* Task inputs *
------------------------------------------------

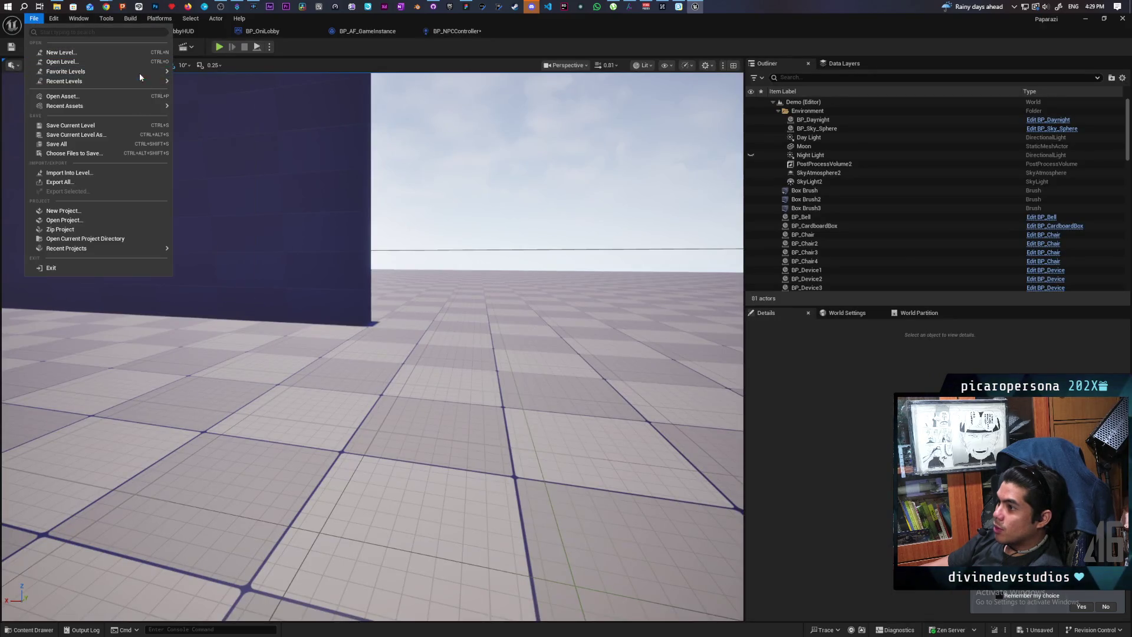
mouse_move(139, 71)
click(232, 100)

------------------------------------------------

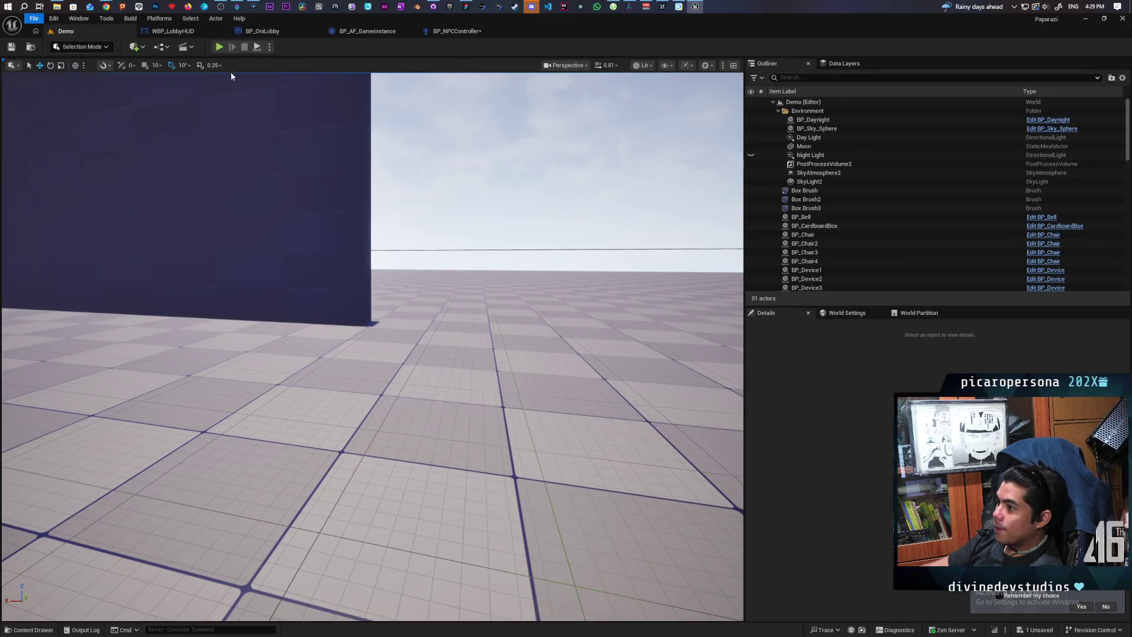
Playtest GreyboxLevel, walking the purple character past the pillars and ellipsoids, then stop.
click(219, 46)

------------------------------------------------

* Task to complete *
With the line holding "Playtest GreyboxLevel, walking" as the first and the line holding "click(219, 46)" as the last, set down that range of the entries above exactly, and nothing else.

* Result of this exercise *
Playtest GreyboxLevel, walking the purple character past the pillars and ellipsoids, then stop.
click(219, 46)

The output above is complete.